Читаем Русская Православная Церковь и Л. Н. Толстой. Конфликт глазами современников полностью

Однако нужно иметь в виду, что в практике Православной Церкви анафема была не столько наказанием, сколько предупреждением человека, в отличие от практики Церкви Католической, в которой часто слово «анафема» заменялось термином «проклятие»[1072]. Именно поэтому для анафематствованного, отлученного, двери Церкви были закрыты не навсегда – при условии его искреннего покаяния и выполнения необходимых церковных предписаний, в первую очередь и как правило – публичного покаяния. Следует заметить, что анафема может быть снята и после смерти анафематствованного лица, но только при наличии необходимых данных о его покаянии[1073].

С этой точки зрения и следует отметить ряд дополнительных особенностей акта 1901 г.: этот документ удовлетворяет в целом по форме церковным документам такого рода. И это очень важно, так как речь об официальном заявлении высшей церковной власти, которое должно быть легитимным. Кроме того, он не содержит ссылок на церковные каноны, которые иллюстрировали бы факт еретичности взглядов Л. Н. Толстого. Представляется, что это сделано по дипломатическим соображениям – убрать из документа любые ассоциации с формальными прецедентами.
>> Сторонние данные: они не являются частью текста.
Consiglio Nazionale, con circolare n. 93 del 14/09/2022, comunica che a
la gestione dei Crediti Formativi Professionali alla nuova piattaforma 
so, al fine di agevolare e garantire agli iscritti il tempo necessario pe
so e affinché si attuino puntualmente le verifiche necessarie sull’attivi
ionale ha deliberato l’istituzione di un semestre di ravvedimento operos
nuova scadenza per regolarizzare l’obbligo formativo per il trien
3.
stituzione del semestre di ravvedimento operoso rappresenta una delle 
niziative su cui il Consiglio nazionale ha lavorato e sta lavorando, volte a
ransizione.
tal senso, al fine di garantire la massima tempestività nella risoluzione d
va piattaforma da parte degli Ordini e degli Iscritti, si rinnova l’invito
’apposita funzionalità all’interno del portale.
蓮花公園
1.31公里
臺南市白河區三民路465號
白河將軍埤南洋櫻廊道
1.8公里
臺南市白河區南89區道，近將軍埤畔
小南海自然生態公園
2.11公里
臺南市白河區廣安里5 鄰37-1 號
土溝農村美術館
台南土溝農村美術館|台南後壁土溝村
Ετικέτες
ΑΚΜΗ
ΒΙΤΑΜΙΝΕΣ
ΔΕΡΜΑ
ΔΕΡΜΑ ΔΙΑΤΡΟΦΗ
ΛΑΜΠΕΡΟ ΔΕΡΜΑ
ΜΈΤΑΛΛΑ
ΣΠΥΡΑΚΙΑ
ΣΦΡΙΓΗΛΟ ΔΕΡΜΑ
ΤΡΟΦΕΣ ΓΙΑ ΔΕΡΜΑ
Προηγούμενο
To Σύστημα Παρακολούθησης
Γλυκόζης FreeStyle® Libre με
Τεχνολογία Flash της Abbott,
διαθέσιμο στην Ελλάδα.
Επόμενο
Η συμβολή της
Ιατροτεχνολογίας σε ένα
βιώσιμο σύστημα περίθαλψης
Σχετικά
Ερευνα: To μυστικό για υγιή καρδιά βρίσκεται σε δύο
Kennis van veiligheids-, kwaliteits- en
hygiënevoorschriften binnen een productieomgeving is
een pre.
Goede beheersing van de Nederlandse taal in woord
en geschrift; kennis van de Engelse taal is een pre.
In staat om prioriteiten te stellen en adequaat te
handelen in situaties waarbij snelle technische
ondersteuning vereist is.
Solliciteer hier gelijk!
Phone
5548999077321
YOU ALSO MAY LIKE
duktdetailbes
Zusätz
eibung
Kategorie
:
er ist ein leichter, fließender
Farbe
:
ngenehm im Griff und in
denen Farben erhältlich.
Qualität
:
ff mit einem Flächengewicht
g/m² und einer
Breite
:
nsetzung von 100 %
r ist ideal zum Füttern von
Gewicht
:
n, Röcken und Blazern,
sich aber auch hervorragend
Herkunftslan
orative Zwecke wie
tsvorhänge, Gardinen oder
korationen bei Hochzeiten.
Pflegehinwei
Таким образом, этот текст можно квалифицировать как полуюридический.

Таким образом, по форме синодальное распоряжение было чрезвычайно взвешенным и осторожным. В этом смысле был совершенно прав один из самых авторитетных на Западе специалистов по истории русской культуры Л. Мюллер, очень глубоко разобравшийся в проблеме происхождения синодального акта от 20–22 февраля 1901 г.: этот документ совершенно не случайно не содержит формальных признаков церковного циркуляра об опале (die Bannbulle); семь епископов, подписавших его, сделали все возможное, чтобы избежать любого намека на отлучение (die Exkommunikation). Вопреки уверенности современников и мнению многих нынешних исследователей и почитателей таланта писателя, церковные иерархи, подписавшие этот документ, не стремились отвергнуть писателя от Церкви, но с болью констатировали, что он сам себя от нее отверг, причем отверг совершенно сознательно – в полноте своих духовных сил, в полноте сознания, публично провозгласив справедливость того факта, что он не является членом Церкви (в своем «Ответе» Св. Синоду)[1074]. В этом смысле можно согласиться также с диак. А. Кураевым, утверждающим, что синодальный акт 1901 г. об отпадении Л. Н. Толстого от Церкви отличается от громогласных по форме и страшных по содержанию проклятий Католической Церкви[1075].
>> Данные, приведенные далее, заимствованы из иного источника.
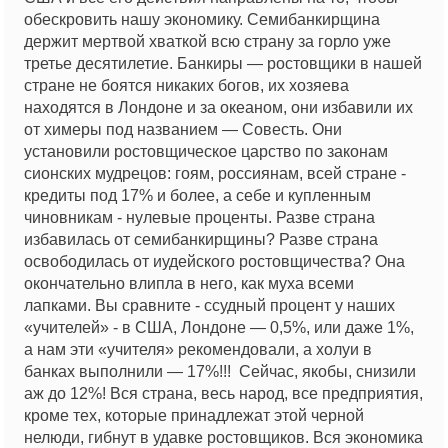
обескровить нашу экономику. Семибанкирщина
держит мертвой хваткой всю страну за горло уже
третье десятилетие. Банкиры — ростовщики в нашей
стране не боятся никаких богов, их хозяева
находятся в Лондоне и за океаном, они избавили их
от химеры под названием — Совесть. Они
установили ростовщическое царство по законам
сионских мудрецов: гоям, россиянам, всей стране -
кредиты под 17% и более, а себе и купленным
чиновникам - нулевые проценты. Разве страна
избавилась от семибанкирщины? Разве страна
освободилась от иудейского ростовщичества? Она
окончательно влипла в него, как муха всеми
лапками. Вы сравните - ссудный процент у наших
«учителей» - в США, Лондоне — 0,5%, или даже 1%,
а нам эти «учителя» рекомендовали, а холуи в
банках выполнили — 17%!!! Сейчас, якобы, снизили
аж до 12%! Вся страна, весь народ, все предприятия,
кроме тех, которые принадлежат этой черной
нелюди, гибнут в удавке ростовщиков. Вся экономика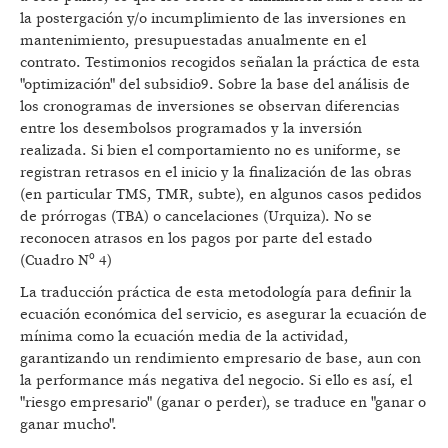
la postergación y/o incumplimiento de las inversiones en
mantenimiento, presupuestadas anualmente en el
contrato. Testimonios recogidos señalan la práctica de esta
"optimización" del subsidio9. Sobre la base del análisis de
los cronogramas de inversiones se observan diferencias
entre los desembolsos programados y la inversión
realizada. Si bien el comportamiento no es uniforme, se
registran retrasos en el inicio y la finalización de las obras
(en particular TMS, TMR, subte), en algunos casos pedidos
de prórrogas (TBA) o cancelaciones (Urquiza). No se
reconocen atrasos en los pagos por parte del estado
(Cuadro Nº 4)
La traducción práctica de esta metodología para definir la
ecuación económica del servicio, es asegurar la ecuación de
mínima como la ecuación media de la actividad,
garantizando un rendimiento empresario de base, aun con
la performance más negativa del negocio. Si ello es así, el
"riesgo empresario" (ganar o perder), se traduce en "ganar o
ganar mucho".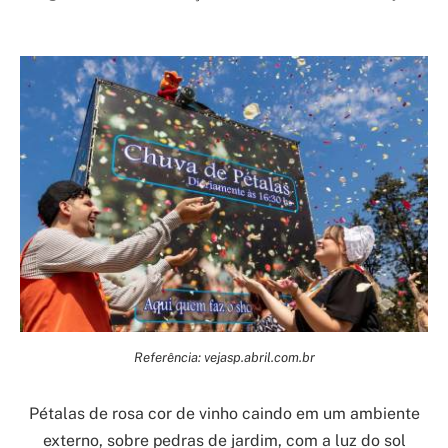
Referência: vejasp.abril.com.br
Pétalas de rosa cor de vinho caindo em um ambiente
externo, sobre pedras de jardim, com a luz do sol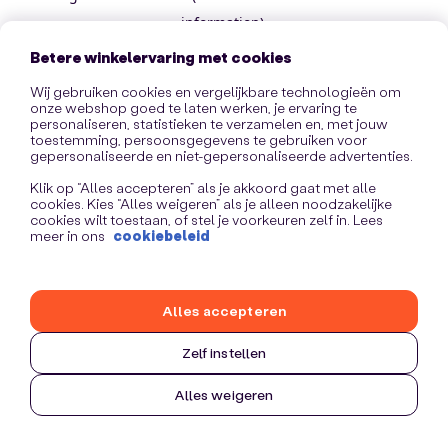
information)
.
Betere winkelervaring met cookies
Wij gebruiken cookies en vergelijkbare technologieën om
onze webshop goed te laten werken, je ervaring te
personaliseren, statistieken te verzamelen en, met jouw
toestemming, persoonsgegevens te gebruiken voor
gepersonaliseerde en niet-gepersonaliseerde advertenties.
Klik op “Alles accepteren” als je akkoord gaat met alle
cookies. Kies “Alles weigeren” als je alleen noodzakelijke
cookies wilt toestaan, of stel je voorkeuren zelf in. Lees
meer in ons
cookiebeleid
Alles accepteren
Zelf instellen
Alles weigeren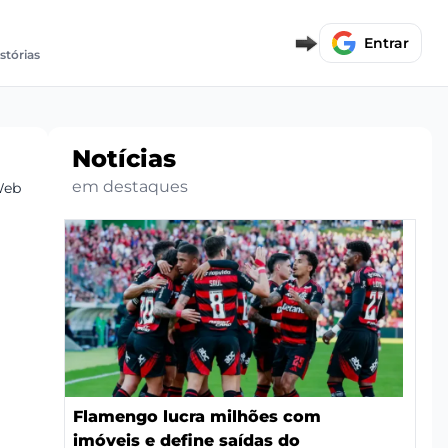
Entrar
stórias
Notícias
em destaques
Web
Flamengo lucra milhões com
imóveis e define saídas do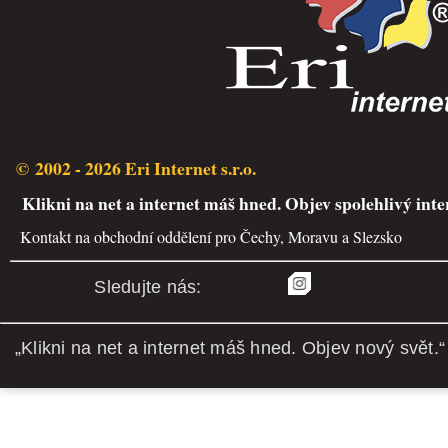
© 2002 - 2026 Eri Internet s.r.o.
Klikni na net a internet máš hned. Objev spolehlivý inte
Kontakt na obchodní oddělení pro Čechy, Moravu a Slezsko
Sledujte nás:
„Klikni na net a internet máš hned. Objev nový svět.“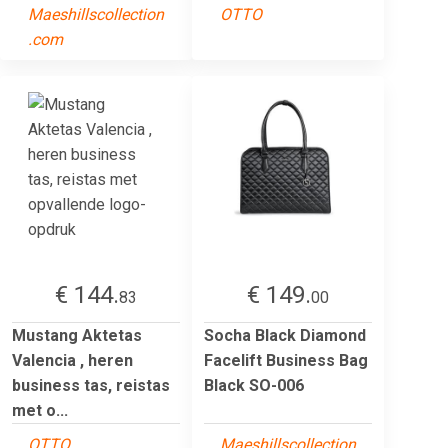
Maeshillscollection
OTTO
.com
€ 144.
€ 149.
83
00
Mustang Aktetas
Socha Black Diamond
Valencia , heren
Facelift Business Bag
business tas, reistas
Black SO-006
met o...
OTTO
Maeshillscollection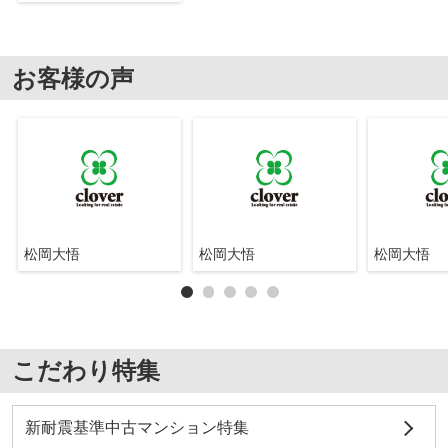
お客様の声
松岡大悟
松岡大悟
松岡大悟
こだわり特集
新耐震基準中古マンション特集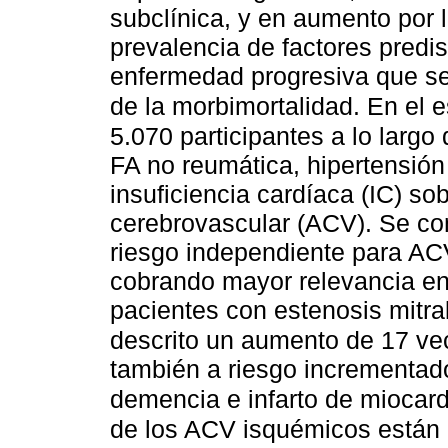
subclínica, y en aumento por 
prevalencia de factores predi
enfermedad progresiva que se
de la morbimortalidad. En el
5.070 participantes a lo larg
FA no reumática, hipertensión 
insuficiencia cardíaca (IC) so
cerebrovascular (ACV). Se con
riesgo independiente para AC
cobrando mayor relevancia e
pacientes con estenosis mitra
descrito un aumento de 17 ve
también a riesgo incrementado
demencia e infarto de miocard
de los ACV isquémicos están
Однако по своим церковно-каноническим последствиям синодальное определение имеет характер именно отлучения: в нем провозглашалось, что Л. Н. Толстой не воспринимается больше Церковью как ее член, именно поэтому речь о христианском погребении для писателя не могла идти.
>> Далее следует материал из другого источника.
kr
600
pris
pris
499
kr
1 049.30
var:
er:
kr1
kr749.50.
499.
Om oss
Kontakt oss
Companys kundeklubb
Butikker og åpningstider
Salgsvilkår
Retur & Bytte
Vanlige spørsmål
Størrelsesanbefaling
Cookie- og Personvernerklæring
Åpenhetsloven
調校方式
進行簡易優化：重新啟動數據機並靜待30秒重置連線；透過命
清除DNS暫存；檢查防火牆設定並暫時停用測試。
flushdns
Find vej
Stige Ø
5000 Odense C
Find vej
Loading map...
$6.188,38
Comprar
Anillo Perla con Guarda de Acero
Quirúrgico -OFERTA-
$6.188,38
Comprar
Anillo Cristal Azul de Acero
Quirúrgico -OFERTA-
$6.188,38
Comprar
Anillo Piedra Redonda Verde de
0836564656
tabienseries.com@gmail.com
Именно как отлучение понимал смысл этого документа всю оставшуюся жизнь сам писатель. Именно так понимали его члены семьи Л. Н. Толстого и близкие ему по взглядам лица – Чертков сразу после получения в Англии соответствующего известия замечает в письме Толстому: «С одной стороны, казалось бы, правительство не могло бы сделать большей глупости, как тронуть вас, в особенности после того, как оно имело случай убедиться, как отразилось отлучение. С другой стороны, именно потому, что это было бы так глупо и невыгодно для правительства, оно и сделает это, судя по тому, как оно очевидно [?] окончательно ошалело»[1076]. В этом смысле прав Ю. В. Прокопчук, утверждая, что синодальный акт был не просто религиозным документом, но событием, затрагивавшим глубочайшие вопросы политической, общественной и культурной жизни, – никто из писавших о нем не воспринимал его просто как свидетельство об отпадении, но как анафему великому представителю России. Здесь сыграло определенную роль не догматическое, а «этносоциальное» понимание Церкви, отторжение писателя от «национальной общности», единства и нравственного величия русского народа, символом которого часто выступала Русская Православная Церковь[1077].

Именно так понимали смысл этого документа представители духовенства, причем в первую очередь те, кто, по всей видимости, принимал активное участие в составлении синодального акта. Сошлемся здесь на точку зрения еп. Ямбургского Сергия (Страгородского), который по поводу опубликования «Ответа Синоду» указывал, что церковная анафема всегда «имела в виду или исправление грешника, или, если этого нельзя ожидать, служила оповещением церковного общества о появившемся заблуждении с целью ограждения неопытных и вместе с тем была исповеданием церковной веры. Поэтому-то Церковь и употребляла это средство только в исключительных случаях, а такой исключительный случай и явился теперь»[1078].